Comforts of past bring joy to present Woman returns to Reisterstown in house full of nostalgia


The decorations and furnishings fill Nancy Carter's new old home in Reisterstown with a holiday spirit and a comforting sense of the past.

A native of Glyndon who was raised in Reisterstown, Carter had lived for 10 years in Westminster before she bought the house in July. After a 1995 divorce and the death of her mother in April, she found herself longing to return and to be closer to other family members.

It "felt like home when I walked in," she said of the "friendly" two-story, 1920s-vintage house, which has white vinyl clapboard siding and black shutters, a wrap-around front porch and a back porch overlooking a parking area and a garage used for storage.

"I used to sleigh ride down New Avenue," she said, pointing to a nearby street.

A sales associate in Westminster for Macks and Macks, a firm of real estate developers, she paid $92,500 for the house, which had been remodeled by the previous owner.

She said she had wanted a house with a front porch, a picket fence and room for flower gardens. The picket fence was added to the side yard with the help of friends, and there is ample room for flower gardens around the house on the 50-by-165-foot lot.

She hopes eventually to turn the garage into a potting shed, plant a rose garden and build a brick patio.

Carter, 49, maintains a Victorian and nostalgic atmosphere inside the house with the furnishings -- including items from her family and from her own childhood.

A decoratively carved walnut coffee table in the living room was purchased at an antique shop in Carroll County and was probably originally the base for a mirrored hallway hat stand.

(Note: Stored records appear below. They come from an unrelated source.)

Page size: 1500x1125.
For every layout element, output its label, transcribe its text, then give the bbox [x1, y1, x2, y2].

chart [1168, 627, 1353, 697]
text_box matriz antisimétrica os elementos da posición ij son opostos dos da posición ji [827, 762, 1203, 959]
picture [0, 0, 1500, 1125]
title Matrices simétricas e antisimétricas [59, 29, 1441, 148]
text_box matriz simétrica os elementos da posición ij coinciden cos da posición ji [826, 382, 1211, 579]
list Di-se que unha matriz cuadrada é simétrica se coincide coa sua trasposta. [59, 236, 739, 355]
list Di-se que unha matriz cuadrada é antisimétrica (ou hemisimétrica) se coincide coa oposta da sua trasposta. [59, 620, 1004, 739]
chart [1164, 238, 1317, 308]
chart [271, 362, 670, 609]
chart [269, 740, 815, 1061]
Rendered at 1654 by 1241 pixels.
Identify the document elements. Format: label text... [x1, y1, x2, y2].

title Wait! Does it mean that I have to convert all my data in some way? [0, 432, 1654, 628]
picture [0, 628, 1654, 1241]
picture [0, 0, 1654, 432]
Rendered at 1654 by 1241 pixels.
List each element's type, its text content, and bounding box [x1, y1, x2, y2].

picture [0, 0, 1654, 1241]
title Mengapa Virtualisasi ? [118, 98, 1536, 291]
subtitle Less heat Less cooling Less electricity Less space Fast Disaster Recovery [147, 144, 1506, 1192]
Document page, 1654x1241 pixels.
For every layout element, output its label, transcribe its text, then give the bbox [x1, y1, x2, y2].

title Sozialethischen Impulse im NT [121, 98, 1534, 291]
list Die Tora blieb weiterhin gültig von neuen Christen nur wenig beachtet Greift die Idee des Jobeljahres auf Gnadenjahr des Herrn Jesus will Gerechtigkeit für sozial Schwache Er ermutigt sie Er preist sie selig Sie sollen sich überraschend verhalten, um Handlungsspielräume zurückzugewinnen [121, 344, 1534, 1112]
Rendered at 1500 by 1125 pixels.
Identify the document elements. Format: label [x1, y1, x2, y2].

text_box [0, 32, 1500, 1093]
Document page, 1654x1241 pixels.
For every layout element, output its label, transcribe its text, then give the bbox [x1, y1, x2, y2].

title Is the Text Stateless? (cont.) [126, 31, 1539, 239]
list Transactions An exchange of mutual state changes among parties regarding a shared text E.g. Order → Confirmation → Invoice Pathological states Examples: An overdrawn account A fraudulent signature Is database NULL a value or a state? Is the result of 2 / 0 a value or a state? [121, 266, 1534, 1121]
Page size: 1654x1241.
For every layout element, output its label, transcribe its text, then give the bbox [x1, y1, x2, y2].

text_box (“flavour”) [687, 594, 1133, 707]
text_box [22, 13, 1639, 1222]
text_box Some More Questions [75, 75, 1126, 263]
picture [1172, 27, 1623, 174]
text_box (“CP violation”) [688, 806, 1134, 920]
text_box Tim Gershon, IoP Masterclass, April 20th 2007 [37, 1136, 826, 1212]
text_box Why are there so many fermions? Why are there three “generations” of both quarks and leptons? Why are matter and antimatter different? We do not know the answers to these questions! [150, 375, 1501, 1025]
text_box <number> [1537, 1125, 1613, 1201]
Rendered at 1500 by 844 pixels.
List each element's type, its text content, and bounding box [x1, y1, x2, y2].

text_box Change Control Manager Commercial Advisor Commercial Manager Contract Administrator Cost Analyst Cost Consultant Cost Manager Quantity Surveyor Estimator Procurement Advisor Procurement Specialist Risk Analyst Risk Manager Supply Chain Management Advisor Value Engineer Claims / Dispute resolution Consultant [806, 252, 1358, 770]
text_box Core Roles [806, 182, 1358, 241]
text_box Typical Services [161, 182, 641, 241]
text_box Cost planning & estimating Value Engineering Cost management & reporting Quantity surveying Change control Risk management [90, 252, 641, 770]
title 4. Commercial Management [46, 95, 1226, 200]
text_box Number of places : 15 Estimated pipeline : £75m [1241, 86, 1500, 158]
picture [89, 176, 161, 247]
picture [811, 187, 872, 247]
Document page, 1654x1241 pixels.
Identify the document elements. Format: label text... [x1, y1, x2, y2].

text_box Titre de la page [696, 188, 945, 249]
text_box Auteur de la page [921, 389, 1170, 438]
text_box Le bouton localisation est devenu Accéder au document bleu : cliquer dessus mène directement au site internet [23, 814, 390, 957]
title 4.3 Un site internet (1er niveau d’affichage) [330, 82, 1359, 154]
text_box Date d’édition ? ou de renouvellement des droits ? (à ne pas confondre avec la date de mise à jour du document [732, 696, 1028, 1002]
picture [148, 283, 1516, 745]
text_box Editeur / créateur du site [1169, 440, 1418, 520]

Her parents' round oak dining room table is in the dining room, and a fancy, refinished wash stand that belonged to her great-grandparents helps to turn a mudroom at the back door into a formal entryway to the house, convenient to the parking area.

A clothes pole built into the wall over the wash stand has been used to hang dried flowers.

The walls throughout are a light tan or off-white and the woodwork is white.

The front hall and the master bedroom both have painted wood paneling.

At the end of a second-floor hall is what appears to be another wash stand, but is really her mother's cabinet sewing machine with an antique bowl and pitcher sitting on it.

On the dresser in the guest room are some remembrances of her childhood -- a toy china closet that her parents gave to her, and a crocheted doll blanket made by her mother. Her old stuffed tiger lies on the bed.

A third bedroom was converted into a bathroom by a former owner, and the small former bathroom is now a storage room.

The mother of three grown children -- two daughters and a son -- Carter said she plans early next year to finish part of the basement as two rooms, one for her son who is in the Navy, and the other as a workshop for her.

"I'm a late bloomer," she said, explaining that she was interested in crafts and wanted to start woodworking and painting.

For the holidays, Carter had four Christmas trees -- including a natural tree in the living room and an artificial one with homemade Victorian decorations of lace and ribbon and other cloth in the dining room. Both nearly touch the eight-foot ceilings.

The dining room tree was topped by an angel that her parents had used when she was a child, and crystals from an old chandelier hung from its branches as icicles.

There were small trees with Victorian decorations in the master bedroom and the bathroom.

A framed clipping of a 1939 newspaper reproduction of "The Night Before Christmas" was hung for the season over a false mantel that friends had installed for her in the dining room; a pine garland with pink paper roses hung from the banister on the stairs to the second floor; and other decorations sat on tables and shelves.